Counterfactual Explanations for Arbitrary Regression Models
This work addresses the need for interpretable and robust explanations in machine learning, particularly for regression tasks, though it appears incremental by extending existing counterfactual explanation techniques to regression with new algorithmic improvements.
The authors tackled the problem of generating counterfactual explanations for arbitrary regression models by developing a Bayesian optimization-based method that supports constraints like feature sparsity and actionable recourse, achieving high sample-efficiency and precision in evaluations on real-world benchmarks.
We present a new method for counterfactual explanations (CFEs) based on Bayesian optimisation that applies to both classification and regression models. Our method is a globally convergent search algorithm with support for arbitrary regression models and constraints like feature sparsity and actionable recourse, and furthermore can answer multiple counterfactual questions in parallel while learning from previous queries. We formulate CFE search for regression models in a rigorous mathematical framework using differentiable potentials, which resolves robustness issues in threshold-based objectives.

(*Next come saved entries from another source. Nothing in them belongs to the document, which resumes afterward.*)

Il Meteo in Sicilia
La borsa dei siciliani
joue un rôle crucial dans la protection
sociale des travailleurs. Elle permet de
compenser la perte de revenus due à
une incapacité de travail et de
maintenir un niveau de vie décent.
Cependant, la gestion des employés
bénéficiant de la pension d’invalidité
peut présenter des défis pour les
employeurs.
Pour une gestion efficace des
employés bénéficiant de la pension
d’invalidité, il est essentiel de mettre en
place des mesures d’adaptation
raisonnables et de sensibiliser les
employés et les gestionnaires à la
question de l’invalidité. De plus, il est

We prove that in this framework, (a) verifying the existence of counterfactuals is NP-complete; and (b) that finding instances using such potentials is CLS-complete. We describe a unified algorithm for CFEs using a specialised acquisition function that composes both expected improvement and an exponential-polynomial (EP) family with desirable properties. Our evaluation on real-world benchmark domains demonstrate high sample-efficiency and precision.